Come andò nel 1983? Come mai non venisti riconfermata?

Semplici decisioni organizzative. Sebastiano Romeo lasciò il programma e Fininvest affidò il suo ruolo ad Alessandra Valeri Manera, che volle mantenere l’imprinting già anticipato da Canale 5, coi pupazzi e le sigle di Cristina D’Avena. Per mantenere una continuità col passato tenne Paolo, indubbiamente il più brillante dei tre. Vennero tolte le rubriche e tutto diventava veloce, concentrato sugli annunci e gli sketch con Uan e Paolo.

A quel punto come cambiò la tua vita?

Mi trovavo stretta nel ruolo di conduttrice. Così andai a lavorare a Rete 4 occupandomi di produzione televisiva; mi trasferii a Milano, dove trovai Carlo Freccero. In quella tv c’erano tanti giovani che poi sarebbero diventati importanti autori e dirigenti, tra cui Giorgio Gori e Gregorio Paolini. Lavorai quindi occupandomi di produzione televisiva.

- [Azione richiesta 1]:
Secondo il segmento di testo, a chi affidò Fininvest il ruolo lasciato da Sebastiano Romeo?
- [Azione richiesta 2]:
Cita dal segmento di testo il passo che comincia con "A quel punto" e si conclude con "di produzione televisiva.".

- [Estratti di righe]:
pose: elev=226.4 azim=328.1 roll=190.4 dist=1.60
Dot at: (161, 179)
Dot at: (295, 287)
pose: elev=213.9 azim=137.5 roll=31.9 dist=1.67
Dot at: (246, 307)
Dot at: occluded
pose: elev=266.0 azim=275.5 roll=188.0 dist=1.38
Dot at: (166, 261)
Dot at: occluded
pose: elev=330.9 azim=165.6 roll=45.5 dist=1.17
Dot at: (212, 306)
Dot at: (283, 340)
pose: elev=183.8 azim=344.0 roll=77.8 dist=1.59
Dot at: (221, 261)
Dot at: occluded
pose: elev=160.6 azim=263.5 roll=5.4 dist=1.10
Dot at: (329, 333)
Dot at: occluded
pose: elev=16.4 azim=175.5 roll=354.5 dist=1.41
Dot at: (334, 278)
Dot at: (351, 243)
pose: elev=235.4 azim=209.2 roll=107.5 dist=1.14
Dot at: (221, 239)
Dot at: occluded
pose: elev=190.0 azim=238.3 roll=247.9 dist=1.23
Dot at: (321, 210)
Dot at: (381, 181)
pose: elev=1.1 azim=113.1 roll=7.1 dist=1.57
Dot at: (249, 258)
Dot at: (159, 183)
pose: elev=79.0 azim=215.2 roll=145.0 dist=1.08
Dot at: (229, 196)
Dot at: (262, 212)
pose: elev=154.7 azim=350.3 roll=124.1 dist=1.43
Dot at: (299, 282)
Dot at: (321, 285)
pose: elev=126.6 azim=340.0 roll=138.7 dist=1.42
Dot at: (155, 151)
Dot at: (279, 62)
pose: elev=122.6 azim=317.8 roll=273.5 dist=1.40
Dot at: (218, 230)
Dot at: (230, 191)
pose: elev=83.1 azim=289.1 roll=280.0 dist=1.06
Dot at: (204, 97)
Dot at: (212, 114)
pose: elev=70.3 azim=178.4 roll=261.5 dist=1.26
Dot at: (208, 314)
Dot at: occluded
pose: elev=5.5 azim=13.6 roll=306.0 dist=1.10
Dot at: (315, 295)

- [Risultato 1]:
Ad Alessandra Valeri Manera.

- [Risultato 2]:
A quel punto come cambiò la tua vita?

Mi trovavo stretta nel ruolo di conduttrice. Così andai a lavorare a Rete 4 occupandomi di produzione televisiva; mi trasferii a Milano, dove trovai Carlo Freccero. In quella tv c’erano tanti giovani che poi sarebbero diventati importanti autori e dirigenti, tra cui Giorgio Gori e Gregorio Paolini. Lavorai quindi occupandomi di produzione televisiva.